Era la terza volta, dopo quello a Giordano Bruno a Campo de Fiori (promosso da una colletta universitaria) e quello dedicato a Walter Rossi nell'omonima piazza finanziato dal movimento degli anni Settanta, che un monumento fosse voluto, ideato, realizzato e finanziato dalla gente comune

Pensato e creato con l'intento di consegnarlo ad un immaginario collettivo il piu' ampio possibile come luogo di memoria che inviti i passanti a riflettere anche solo per pochi istanti sugli effetti delle persecuzioni politiche e razziali, il monumento ottenne il sostegno di associazioni di base, centri sociali e case occupate di Roma, Milano, Ostia e Seregno che si impegnarono a raccogliere i fondi necessari.
La sua vita non fu affatto semplice; oggetto di interpellanze comunali che ne richiedevano la rimozione, solo un'enorme determinazione, la raccolta di firme e le manifestazioni in suo favore hanno consentito ancora oggi di non farlo togliere.
Oggi l'opera e' inserita nel censimento del patrimonio artistico del Comune di Roma, ma e' ancora a rischio rimozione, in quanto il progetto originario di messa in posa definitiva non e' stato ancora realizzato.

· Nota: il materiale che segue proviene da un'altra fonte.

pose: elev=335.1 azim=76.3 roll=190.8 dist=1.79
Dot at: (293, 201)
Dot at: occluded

L'opera raffigura cinque sagome da tiro al bersaglio con le mani legate dietro la schiena davanti a degli specchi, con cinque triangoli colorati sui loro petti che stanno a ricordare come i nazisti distinguevano gli internati nei loro campi di sterminio: rosa per gli omosessuali, azzurro per gli immigrati, doppio triangolo giallo (Stella di Davide) per gli ebrei, rosso per gli antifascisti e marrone per i nomadi.